Unter den fliegenden Piraten tauchen schwarze, delfinähnliche Finnen auf, die das Wasser zerschneiden. Wir halten an. Ein Vogel rüttelt und pickt sich flink einen Tintenfisch zwischen den großen schwimmenden Tieren heraus.
Ich kann an den Flossen nicht erkennen, wer den Tintenfisch nach oben hat treiben lassen, doch Shane weiß sofort, um wen es sich handelt. Es sind Unechte Schwertwale, die zur Gattung Pseudorca gehören und wesentlich kleiner sind als «echte» Schwertwale. Nachdem mehrere Wale zum Atmen aufgetaucht und wieder verschwunden sind, schätzen wir ihre Zahl auf ungefähr fünfzehn. Ein langer, öliger Streifen an der Wasseroberfläche lässt uns vermuten, dass wir gerade eine sehr erfolgreiche Jagd verpasst haben. Sie lassen ihre schwarzen Köpfe durch den Schlick kreisen und ruhen sich aus, wie Leute nach einem opulenten Frühstück, die keine Lust auf den Abwasch haben.

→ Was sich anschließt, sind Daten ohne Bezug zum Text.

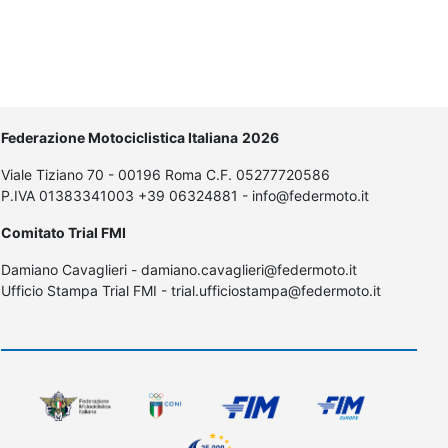
Federazione Motociclistica Italiana
2026
Viale Tiziano 70 - 00196 Roma C.F. 05277720586
P.IVA 01383341003 +39 06324881 - info@federmoto.it
Comitato Trial FMI
Damiano Cavaglieri - damiano.cavaglieri@federmoto.it
Ufficio Stampa Trial FMI - trial.ufficiostampa@federmoto.it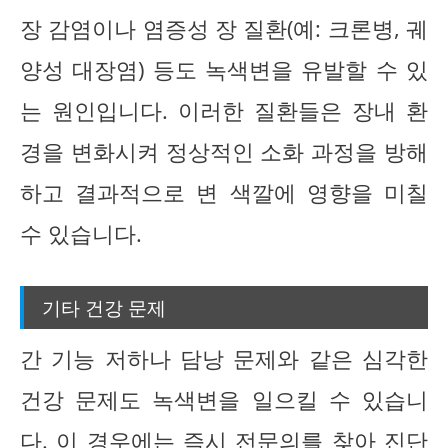
장 감염이나 염증성 장 질환(예: 크론병, 궤
양성 대장염) 등도 녹색변을 유발할 수 있
는 원인입니다. 이러한 질환들은 장내 환
경을 변화시켜 정상적인 소화 과정을 방해
하고 결과적으로 변 색깔에 영향을 미칠
수 있습니다.
기타 건강 문제
간 기능 저하나 담낭 문제와 같은 심각한
건강 문제도 녹색변을 일으킬 수 있습니
다. 이 경우에는 즉시 전문의를 찾아 진단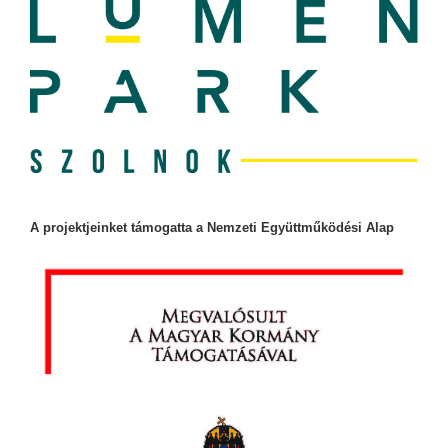
A projektjeinket támogatta a Nemzeti Együttműködési Alap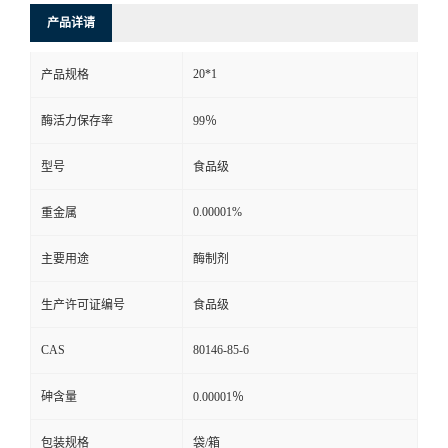
产品详请
20*1
产品规格
酶活力保存率
99％
型号
食品级
0.00001%
重金属
主要用途
酶制剂
生产许可证编号
食品级
CAS
80146-85-6
砷含量
0.00001％
包装规格
袋/箱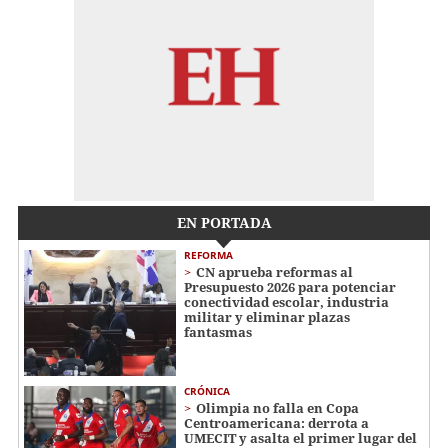
EN PORTADA
REFORMA
CN aprueba reformas al
Presupuesto 2026 para potenciar
conectividad escolar, industria
militar y eliminar plazas
fantasmas
CRÓNICA
Olimpia no falla en Copa
Centroamericana: derrota a
UMECIT y asalta el primer lugar del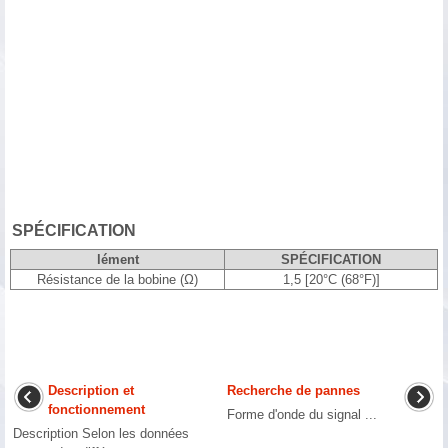
SPÉCIFICATION
lément
SPÉCIFICATION
Résistance de la bobine (Ω)
1,5 [20°C (68°F)]
Description et
Recherche de pannes
fonctionnement
Forme d'onde du signal ...
Description Selon les données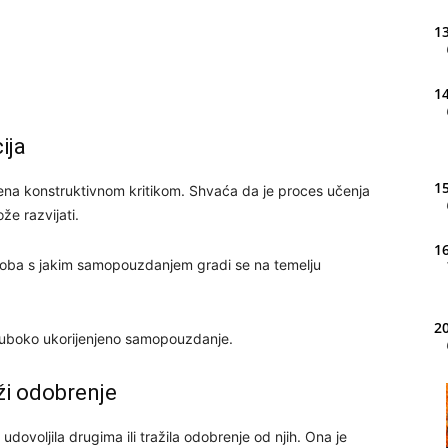
13
14
ija
15
na konstruktivnom kritikom. Shvaća da je proces učenja
že razvijati.
16
osoba s jakim samopouzdanjem gradi se na temelju
20
duboko ukorijenjeno samopouzdanje.
aži odobrenje
21
ovoljila drugima ili tražila odobrenje od njih. Ona je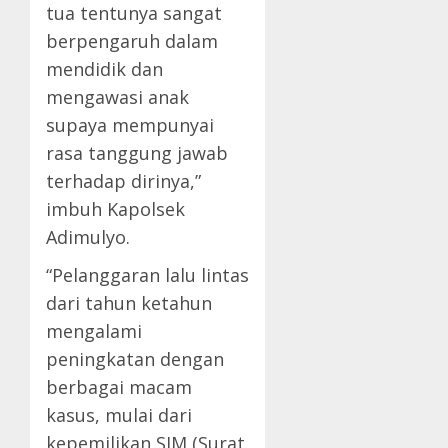
tua tentunya sangat
berpengaruh dalam
mendidik dan
mengawasi anak
supaya mempunyai
rasa tanggung jawab
terhadap dirinya,”
imbuh Kapolsek
Adimulyo.
“Pelanggaran lalu lintas
dari tahun ketahun
mengalami
peningkatan dengan
berbagai macam
kasus, mulai dari
kepemilikan SIM (Surat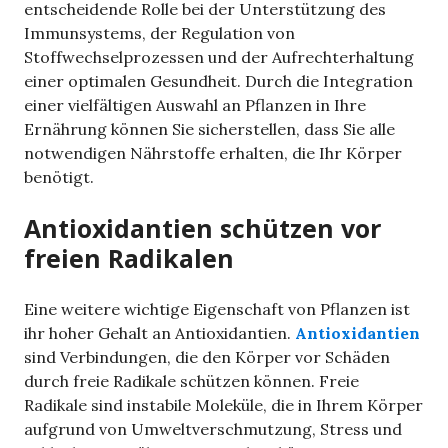
entscheidende Rolle bei der Unterstützung des
Immunsystems, der Regulation von
Stoffwechselprozessen und der Aufrechterhaltung
einer optimalen Gesundheit. Durch die Integration
einer vielfältigen Auswahl an Pflanzen in Ihre
Ernährung können Sie sicherstellen, dass Sie alle
notwendigen Nährstoffe erhalten, die Ihr Körper
benötigt.
Antioxidantien schützen vor
freien Radikalen
Eine weitere wichtige Eigenschaft von Pflanzen ist
ihr hoher Gehalt an Antioxidantien.
Antioxidantien
sind Verbindungen, die den Körper vor Schäden
durch freie Radikale schützen können. Freie
Radikale sind instabile Moleküle, die in Ihrem Körper
aufgrund von Umweltverschmutzung, Stress und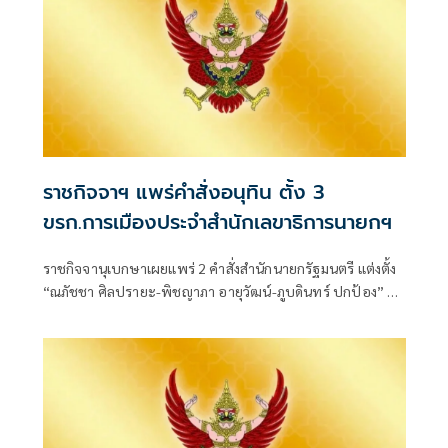
ราชกิจจาฯ แพร่คำสั่งอนุทิน ตั้ง 3
ขรก.การเมืองประจำสำนักเลขาธิการนายกฯ
ราชกิจจานุเบกษาเผยแพร่ 2 คำสั่งสำนักนายกรัฐมนตรี แต่งตั้ง
“ณภัชชา ศิลปรายะ-พิชญาภา อายุวัฒน์-ภูบดินทร์ ปกป้อง” นั่ง
ข้าราชการการเมือง ตำแหน่งประจำสำนักเลขาธิการนายก
รัฐมนตรี มีผลตั้งแต่ 27 ก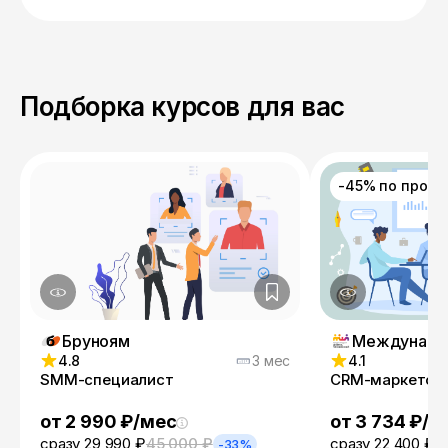
Подборка курсов для вас
-45% по пром
Бруноям
4.8
3 мес
4.1
SMM-специалист
CRM-маркетол
от 2 990 ₽/мес
от 3 734 ₽/м
сразу 29 990 ₽
45 000 ₽
сразу 22 400 ₽
3
-33%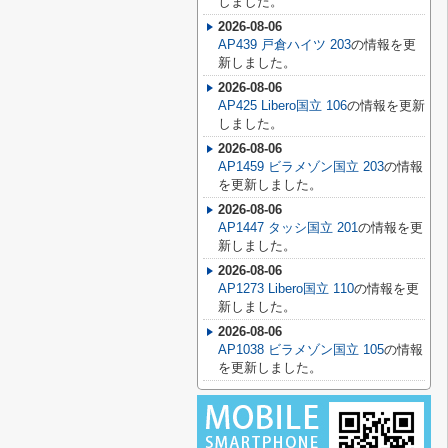
しました。
2026-08-06
AP439 戸倉ハイツ 203
の情報を更
新しました。
2026-08-06
AP425 Libero国立 106
の情報を更新
しました。
2026-08-06
AP1459 ビラメゾン国立 203
の情報
を更新しました。
2026-08-06
AP1447 タッシ国立 201
の情報を更
新しました。
2026-08-06
AP1273 Libero国立 110
の情報を更
新しました。
2026-08-06
AP1038 ビラメゾン国立 105
の情報
を更新しました。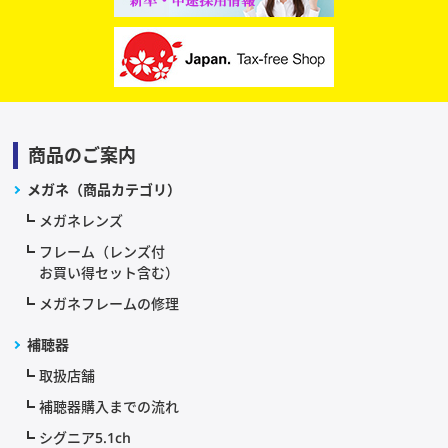
商品のご案内
メガネ（商品カテゴリ）
メガネレンズ
フレーム（レンズ付
お買い得セット含む）
メガネフレームの修理
補聴器
取扱店舗
補聴器購入までの流れ
シグニア5.1ch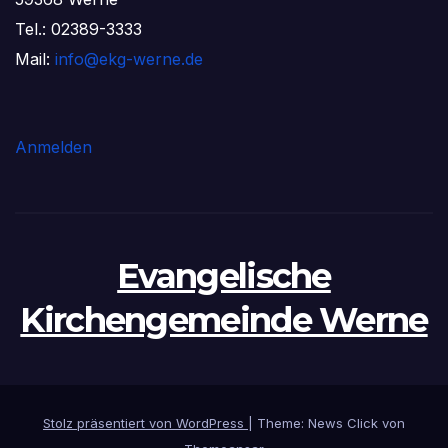
Tel.: 02389-3333
Mail:
info@ekg-werne.de
Anmelden
Evangelische
Kirchengemeinde Werne
Stolz präsentiert von WordPress
|
Theme: News Click von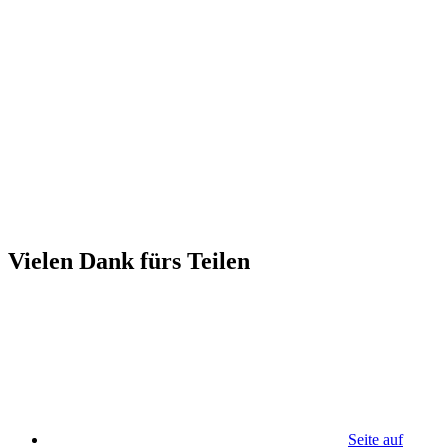
Vielen Dank fürs Teilen
Seite auf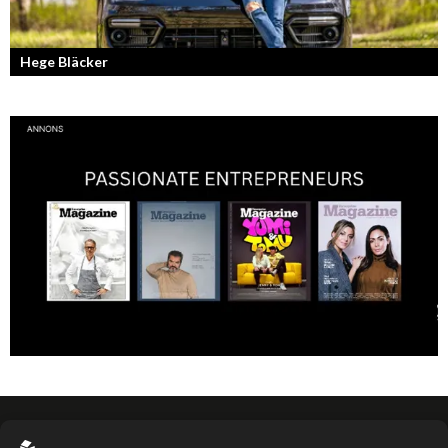
Hege Bläcker
Bilfantast, influencer och en av Lidköpings mest framgångsrika
företagare.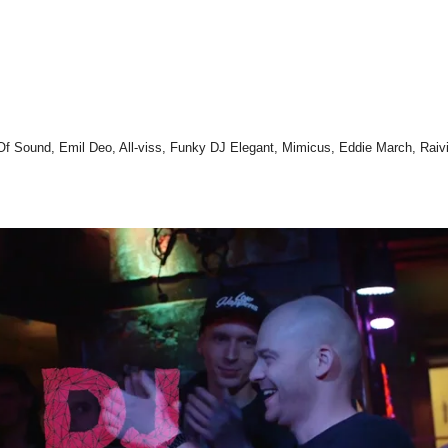
Of Sound, Emil Deo, All-viss, Funky DJ Elegant, Mimicus, Eddie March, Raivii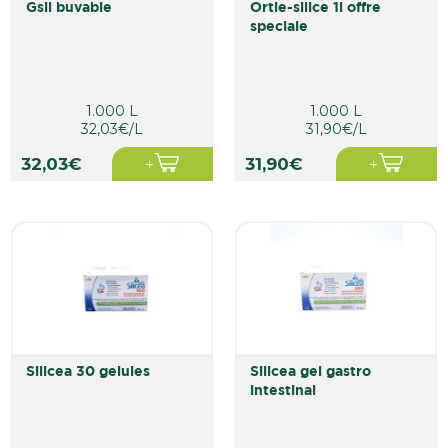
gsil buvable
ortie-silice 1l offre
speciale
1.000 L
1.000 L
32,03€/L
31,90€/L
32,03€
31,90€
silicea 30 gelules
silicea gel gastro
intestinal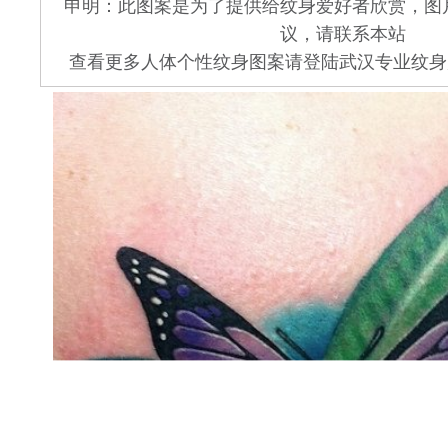
申明：此图案是为了提供给纹身爱好者欣赏，图
议，请联系本站
查看更多人体个性纹身图案请登陆武汉专业纹身店 www.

Bevor wir weiterziehen, beugt sich Shane zu mir vor und raunt mir zu: «Die Dusche war einzig und allein für dich gedacht.»
Ich erwidere: «Ja, ich weiß.»
«Ab jetzt wird er es ein bisschen ruhiger angehen lassen.»
Dann fahren wir weiter. Und tatsächlich lässt David es lockerer angehen.
Wir sind auf der Suche nach dem Inbegriff eines Seeungeheuers: dem Pottwal, dem Archetypus eines Wals in der menschlichen Vorstellung, dem Jona verschlingenden Leviathan aus der Bibel, dem fürchterlichen Zerstörer des Schiffs Essex, jenem sagenumwobenen Gejagten aus Moby-Dick, der den Spieß umdrehte und Ahab in den Wahnsinn trieb. Doch egal ob Mythos, Realität oder Fiktion, er ist der Wal, der in unserer Vorstellung die größte Rolle spielt. Diesem Wesen, das so gut wie nie gesichtet wurde, so berühmt für seinen rasenden Zorn und die weltweit größte Kreatur mit Zähnen ist, wollen wir so nahe wie möglich kommen.
Jahrhundertelang standen Wale für etwas. Sie standen für Handel und Arbeitsplätze. Abenteuer. Geld. Gefahr. Tradition und Stolz. Sie standen für Licht und Essen. Sie sind Rohstoff, wie Eisen oder Petroleum, aus dem viele Produkte hergestellt werden. Um an all dies zu kommen, hatte man es auf Wale abgesehen. Der Mensch sah im Wal alles – außer den Wal selbst. Es erfordert Aufrichtigkeit, die Dinge so zu sehen, wie sie sind.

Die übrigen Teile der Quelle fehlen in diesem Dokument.